Reactie Jannie de Jonge:
Het heugt me nog dat de mensen erover spraken. Ik was vijf jaar en werd ook bang gemaakt om niet te dicht bij het water te komen. Dat meisje heb ik later goed gekend: Sientje Woelders-Van der Haar. Ze woonde in Bergentheim en ik deed vaak boodschappen voor haar. Zo’n 30 jaar geleden kreeg ze een uitnodiging van een of andere instantie die zich bezig hield met de ‘otterstand’ in onze omgeving, om mee te gaan naar de plek des onheils. Daar vond een reconstructie plaats. Ze moest alles nog eens weer navertellen. Ze heeft altijd gedacht dat het een hond was die haar belaagde, maar de lange snorharen deden haar twijfelen.


Toen, op 02 december 1966: over Elba bij Hardenberg.

samengevoegd

De bij dit artikel geplaatste kaart uit 1932 werd door Bertus Nabers samengevoegd met een luchtfoto uit 2015. Hartelijk dank voor bovenstaande compositie! Het geeft mooi weer waar Elba te vinden was, op de burgemeester Bramerstraat ter hoogte van het huidige Van Wevelinckhovenplein. De rivier de Vecht was toentertijd ongeveer de grens tussen Stad Hardenberg en Ambt Hardenberg.

Het Noord-Oosten van 2 december 1966 schreef:
‘Elba’ heette vroeger dat bomeneilandje achter aan de markt. Het moet oorspronkelijk een hoogte zijn geweest op de Mars-terreinen die boven het andere gebied uitstak, zodat daar bomen konden groeien. De Mars stond nl. ’s winters helemaal onder water en dan kwam dat water helemaal tot op een deel van het tegenwoordige marktterrein en strekte zich uit tot aan de stadsbebouwing, ook bij het Oosteinde.”

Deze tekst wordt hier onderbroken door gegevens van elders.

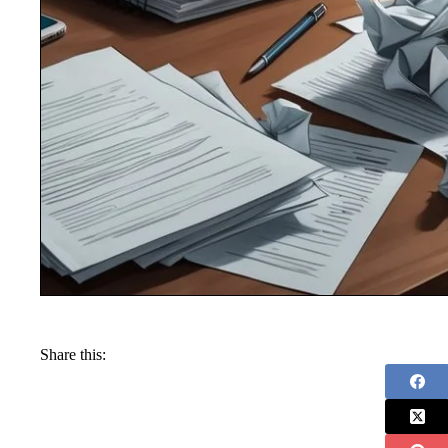
Share this:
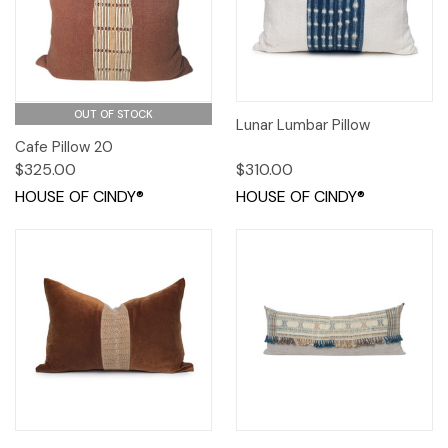
OUT OF STOCK
Lunar Lumbar Pillow
Cafe Pillow 20
$325.00
$310.00
HOUSE OF CINDY®
HOUSE OF CINDY®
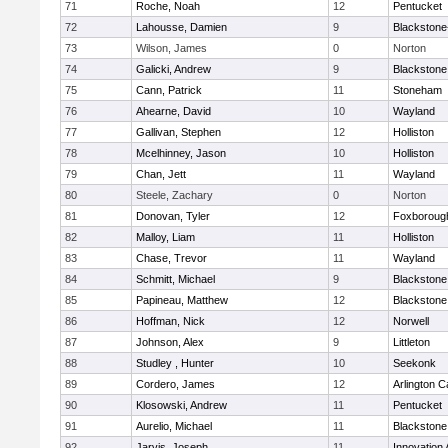
71
Roche, Noah
12
Pentucket
72
Lahousse, Damien
9
Blackstone-M
73
Wilson, James
0
Norton
74
Galicki, Andrew
9
Blackstone
75
Cann, Patrick
11
Stoneham
76
Ahearne, David
10
Wayland
77
Gallivan, Stephen
12
Holliston
78
Mcelhinney, Jason
10
Holliston
79
Chan, Jett
11
Wayland
80
Steele, Zachary
0
Norton
81
Donovan, Tyler
12
Foxboroug
82
Malloy, Liam
11
Holliston
83
Chase, Trevor
11
Wayland
84
Schmitt, Michael
9
Blackstone
85
Papineau, Matthew
12
Blackstone
86
Hoffman, Nick
12
Norwell
87
Johnson, Alex
9
Littleton
88
Studley , Hunter
10
Seekonk
89
Cordero, James
12
Arlington C
90
Klosowski, Andrew
11
Pentucket
91
Aurelio, Michael
11
Blackstone
92
Jarvis, Joseph
11
Innovation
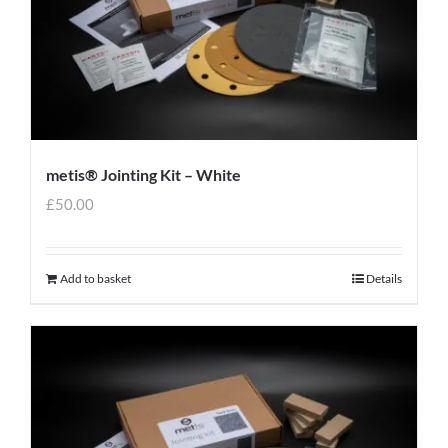
metis® Jointing Kit – White
£
50.00
Add to basket
Details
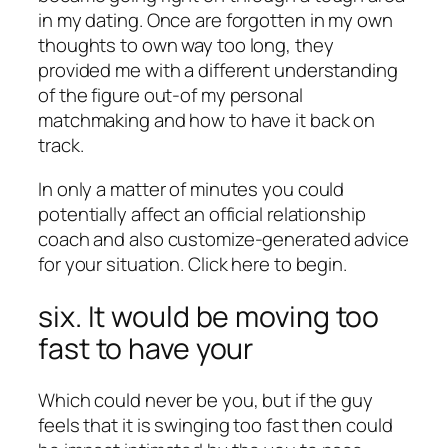
in my dating. Once are forgotten in my own
thoughts to own way too long, they
provided me with a different understanding
of the figure out-of my personal
matchmaking and how to have it back on
track.
In only a matter of minutes you could
potentially affect an official relationship
coach and also customize-generated advice
for your situation. Click here to begin.
six. It would be moving too
fast to have your
Which could never be you, but if the guy
feels that it is swinging too fast then could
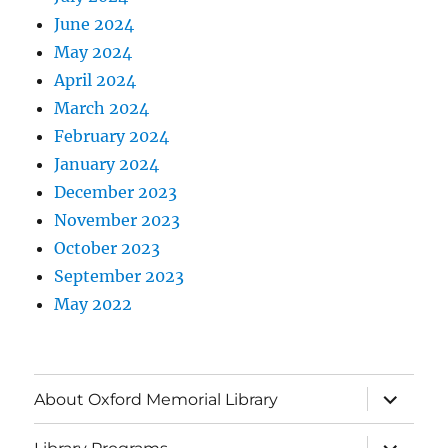
June 2024
May 2024
April 2024
March 2024
February 2024
January 2024
December 2023
November 2023
October 2023
September 2023
May 2022
About Oxford Memorial Library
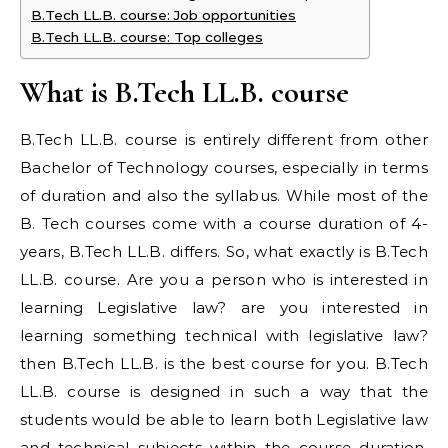
B.Tech LL.B. course: Job opportunities
B.Tech LL.B. course: Top colleges
What is B.Tech LL.B. course
B.Tech LL.B. course is entirely different from other
Bachelor of Technology courses, especially in terms
of duration and also the syllabus. While most of the
B. Tech courses come with a course duration of 4-
years, B.Tech LL.B. differs. So, what exactly is B.Tech
LL.B. course. Are you a person who is interested in
learning Legislative law? are you interested in
learning something technical with legislative law?
then B.Tech LL.B. is the best course for you. B.Tech
LL.B. course is designed in such a way that the
students would be able to learn both Legislative law
and technical subjects within the course duration.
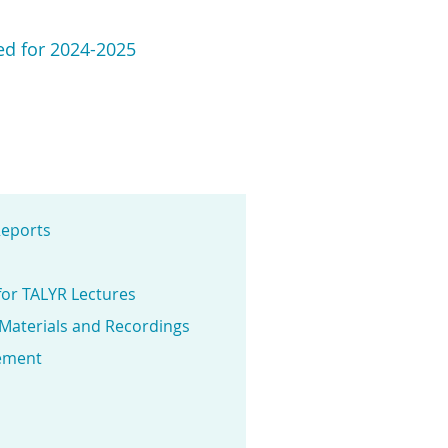
ted for 2024-2025
eports
for TALYR Lectures
 Materials and Recordings
ement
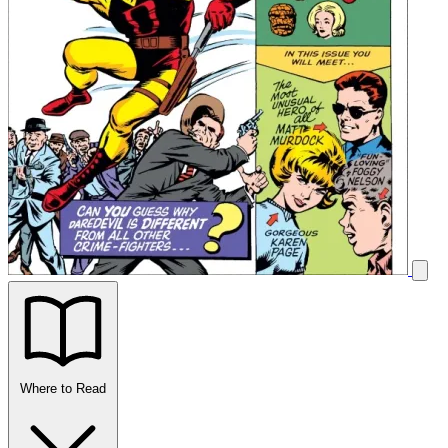
Where to Read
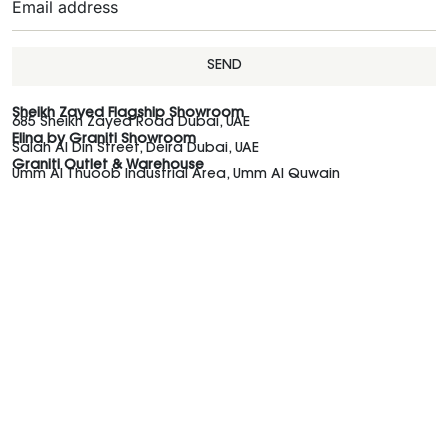
SEND
Sheikh Zayed Flagship Showroom
685 Sheikh Zayed Road Dubai, UAE
Elina by Graniti Showroom
Salah Al Din Street, Deira Dubai, UAE
Graniti Outlet & Warehouse
Umm Al Thuoob Industrial Area, Umm Al Quwain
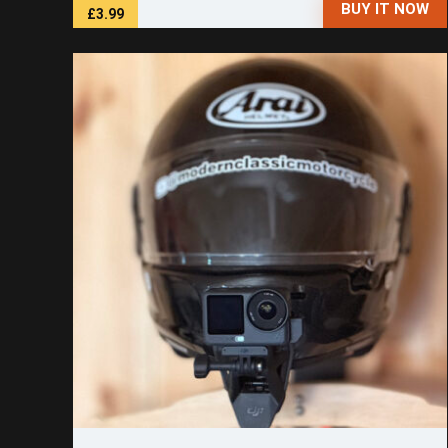
BUY IT NOW
£3.99
Save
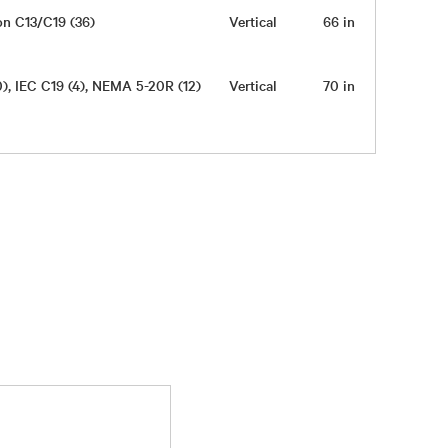
on C13/C19 (36)
Vertical
66 in
2 in
0), IEC C19 (4), NEMA 5-20R (12)
Vertical
70 in
2 in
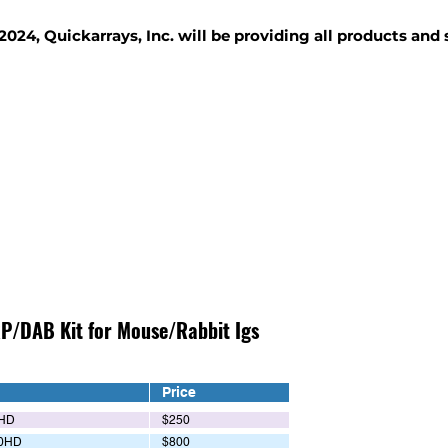
2024, Quickarrays, Inc. will be providing all products and
TISSUE BLOCKS
REAGENTS
SERVICES
P/DAB Kit for Mouse/Rabbit Igs
Price
HD
$250
0HD
$800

De naam ‘Elba’ komen we ook tegen in 1912 in een advertentie in het Salland’s Volksblad. In de advertentie laat notaris Rambonnet te Gramsbergen weten dat hij voor de heer Ph.M. Bromet ‘een huisje op Elba aan de Vecht te Stad Hardenberg’ zal gaan veilen.

In de raadsvergadering van 17 juni 1908 werd de naam ‘Elba’ ook genoemd. Men had het plan opgevat om de Achterstraat (later Wilhelminastraat) te bestraten met nieuwe klinkers. De oude stenen konden dan mooi worden hergebruikt voor de verharding ‘achter langs de Markt, over Elba’.

Op bijgaande uitsnede van een kadastrale kaart anno 1932 is het bruggetje over de oude Vecht te zien dat naar ‘Elba’ leidde. Elba was het ‘eiland’ dat was ontstaan na de normalisatie van de rivier de Vecht aan het begin van de twintigste eeuw. De Vecht was daarbij in een veel noordelijker gelegen grote boog om de stad gelegd. De oude Vecht zou in de daarop volgende decennia langzaam maar zeker verlanden, onder andere geholpen door het vuilnis van de Hardenberger ingezetenen. Het gebied tussen de oude en nieuwe Vecht was ‘Elba’ genaamd. De naam verdween rond de oorlog toen de Marsch werd opgehoogd met aangevoerd zand en vervolgens werd bebouwd.